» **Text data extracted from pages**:
^^^^

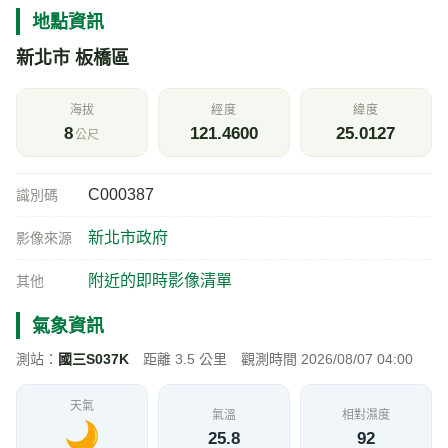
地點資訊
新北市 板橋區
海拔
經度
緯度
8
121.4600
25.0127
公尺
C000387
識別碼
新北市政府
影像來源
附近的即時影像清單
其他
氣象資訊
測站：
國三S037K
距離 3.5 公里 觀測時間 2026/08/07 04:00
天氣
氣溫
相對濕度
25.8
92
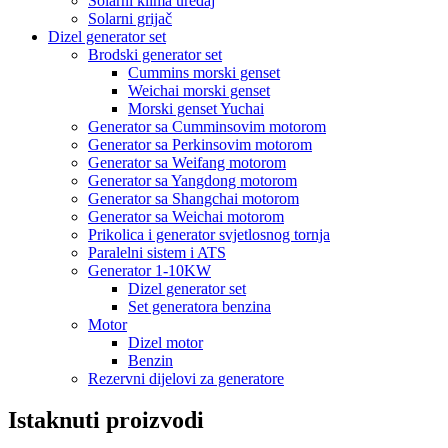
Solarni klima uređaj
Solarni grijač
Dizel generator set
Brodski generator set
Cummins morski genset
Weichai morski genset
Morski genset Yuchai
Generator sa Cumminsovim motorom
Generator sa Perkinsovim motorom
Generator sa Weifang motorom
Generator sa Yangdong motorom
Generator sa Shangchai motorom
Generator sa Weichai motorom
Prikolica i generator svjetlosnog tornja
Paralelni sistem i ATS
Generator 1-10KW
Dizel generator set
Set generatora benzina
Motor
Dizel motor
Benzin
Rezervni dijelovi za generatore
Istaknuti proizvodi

^^^^

» **TASK TO COMPLETE**:
Copy out, word for word, the lines beginning with the one that contains "Solarni klima uređaj" and continuing through the end of the records.

» **ANSWER TO THE PROBLEM**:
Solarni klima uređaj
Solarni grijač
Dizel generator set
Brodski generator set
Cummins morski genset
Weichai morski genset
Morski genset Yuchai
Generator sa Cumminsovim motorom
Generator sa Perkinsovim motorom
Generator sa Weifang motorom
Generator sa Yangdong motorom
Generator sa Shangchai motorom
Generator sa Weichai motorom
Prikolica i generator svjetlosnog tornja
Paralelni sistem i ATS
Generator 1-10KW
Dizel generator set
Set generatora benzina
Motor
Dizel motor
Benzin
Rezervni dijelovi za generatore
Istaknuti proizvodi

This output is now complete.